The statements were posted on Twitter just two days before Thomas returned to the pool on Saturday, when Penn will host Dartmouth College and Yale University.

“For the past several years, Lia and the University of Pennsylvania have worked with the NCAA to follow all appropriate protocols to comply with the NCAA Policy on Participation of Transgender Athletes and Competing on the Women’s Team. Penn’s swimming and diving. Ivy League, the athletic conference of eight universities in the Northeast, said in a statement. “The Ivy League reaffirms its unwavering commitment to providing an inclusive environment for all student-athletes while condemning transphobia and discrimination in all its forms.”

Penn issued a similar statement affirming his “commitment to being a welcoming and inclusive environment for all” student-athletes. The statement added that Thomas has “met or exceeded” all NCAA protocols for female transgender athletes over the past two years.

“She will continue to represent the competitive Penn women’s swim team this season,” the statement said.

Guidelines for transgender female athletes released in 2011 by the NCAA, which governs intercollegiate athletics, state: team status until the end of one year of testosterone suppression therapy.

Thomas declined an interview, but said on the SwimSwam podcast that she had been on hormone therapy for over 2.5 years when she started competing on the women’s team in November.

Her participation has become central to the debate over the inclusion of trans in the sport after setting records in at least three events at the Zippy Invitational in Ohio last month. His times in the 200-yard freestyle and 500-yard freestyle were the best in the country this season, according to Penn Athletics. In the 1,650-yard freestyle in particular, she was 38 seconds ahead of her teammate Anna Kalandadze, who was second. Right-wing media shared a video of Thomas winning the race on social media.

Some critics argue that Thomas’ performance is proof that the NCAA guidelines are not strict enough, and that Thomas and other trans women have inherent physical benefits that they receive from testosterone during endogenous puberty, or puberty associated with the sex assigned at birth.

John Lohn, editor-in-chief of Swimming World magazine, wrote last month in an editorial claiming that the current NCAA guidelines requiring the use of testosterone suppressants for a specific length of time “are not rigid enough and do not produce a authentic atmosphere of competition.

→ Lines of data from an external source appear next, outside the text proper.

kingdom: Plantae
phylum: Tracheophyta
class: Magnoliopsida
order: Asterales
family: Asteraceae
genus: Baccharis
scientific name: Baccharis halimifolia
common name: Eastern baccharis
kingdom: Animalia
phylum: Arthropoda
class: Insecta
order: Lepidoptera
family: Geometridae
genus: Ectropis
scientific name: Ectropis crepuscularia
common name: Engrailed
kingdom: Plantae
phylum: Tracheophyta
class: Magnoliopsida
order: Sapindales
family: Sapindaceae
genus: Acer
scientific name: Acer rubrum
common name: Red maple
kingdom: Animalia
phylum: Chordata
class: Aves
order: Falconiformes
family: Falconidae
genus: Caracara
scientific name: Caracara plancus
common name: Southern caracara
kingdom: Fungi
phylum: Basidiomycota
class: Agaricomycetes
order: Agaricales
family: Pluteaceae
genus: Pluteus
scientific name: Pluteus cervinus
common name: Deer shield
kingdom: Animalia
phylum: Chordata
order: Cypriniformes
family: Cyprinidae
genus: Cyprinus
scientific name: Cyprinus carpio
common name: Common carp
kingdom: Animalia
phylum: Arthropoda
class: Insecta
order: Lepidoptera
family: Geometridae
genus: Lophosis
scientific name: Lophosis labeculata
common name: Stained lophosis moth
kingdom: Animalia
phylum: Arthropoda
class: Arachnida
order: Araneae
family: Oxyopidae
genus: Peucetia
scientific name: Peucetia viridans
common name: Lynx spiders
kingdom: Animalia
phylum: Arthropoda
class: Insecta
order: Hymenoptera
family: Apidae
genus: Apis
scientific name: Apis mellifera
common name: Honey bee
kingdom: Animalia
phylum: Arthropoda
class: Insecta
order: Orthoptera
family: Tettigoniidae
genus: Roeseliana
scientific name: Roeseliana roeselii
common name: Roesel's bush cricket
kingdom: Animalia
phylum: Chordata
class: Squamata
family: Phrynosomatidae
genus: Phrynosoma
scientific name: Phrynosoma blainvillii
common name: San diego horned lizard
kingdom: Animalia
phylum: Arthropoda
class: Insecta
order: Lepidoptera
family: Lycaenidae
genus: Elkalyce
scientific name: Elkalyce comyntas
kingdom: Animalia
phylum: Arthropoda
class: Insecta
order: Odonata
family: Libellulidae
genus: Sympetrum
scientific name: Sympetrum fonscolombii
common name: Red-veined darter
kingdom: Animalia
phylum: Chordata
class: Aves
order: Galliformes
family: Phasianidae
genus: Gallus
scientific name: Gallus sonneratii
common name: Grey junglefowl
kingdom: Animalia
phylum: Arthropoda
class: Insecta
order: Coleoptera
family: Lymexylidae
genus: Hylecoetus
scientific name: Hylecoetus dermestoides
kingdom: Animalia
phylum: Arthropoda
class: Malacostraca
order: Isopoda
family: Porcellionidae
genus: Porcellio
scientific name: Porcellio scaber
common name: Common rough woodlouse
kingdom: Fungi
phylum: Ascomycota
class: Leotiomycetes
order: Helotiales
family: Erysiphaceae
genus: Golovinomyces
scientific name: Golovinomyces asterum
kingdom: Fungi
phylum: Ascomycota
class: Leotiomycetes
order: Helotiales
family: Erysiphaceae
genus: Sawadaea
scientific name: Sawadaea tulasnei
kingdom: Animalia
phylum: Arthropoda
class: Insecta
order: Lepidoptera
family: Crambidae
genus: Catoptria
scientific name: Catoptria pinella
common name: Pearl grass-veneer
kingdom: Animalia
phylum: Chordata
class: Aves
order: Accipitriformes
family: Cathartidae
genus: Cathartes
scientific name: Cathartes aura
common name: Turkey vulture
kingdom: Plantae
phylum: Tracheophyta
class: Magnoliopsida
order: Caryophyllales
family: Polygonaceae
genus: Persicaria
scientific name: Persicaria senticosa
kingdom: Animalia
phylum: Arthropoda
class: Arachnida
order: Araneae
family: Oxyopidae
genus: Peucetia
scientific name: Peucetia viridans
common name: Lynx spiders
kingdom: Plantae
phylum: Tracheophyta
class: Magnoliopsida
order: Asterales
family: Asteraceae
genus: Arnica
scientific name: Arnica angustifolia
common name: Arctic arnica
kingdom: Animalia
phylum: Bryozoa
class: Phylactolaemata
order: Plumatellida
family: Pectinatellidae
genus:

“Obviously one year is not enough time to provide a level playing field,” he wrote. “Athletes who go from male to female have the inherent benefit of years of testosterone production and muscle building.”

Joanna Harper, visiting researcher for trans athletic performance at Loughborough University in England, who published the first analysis of trans athlete performance in 2015, told NBC News last month that the NCAA athlete guideline trans women was “perfectly reasonable” and that it “will result in significant competition between trans women and cis women,” or women who are not trans.

The conversation about Thomas is part of a larger national political debate. Last year, more than two dozen states considered bills prohibiting K-12 and college trans student-athletes from playing on school sports teams that match their gender identities, for example opposition to the sex assigned to them at birth. The governors of 10 states – only nine last year alone – have signed the bills.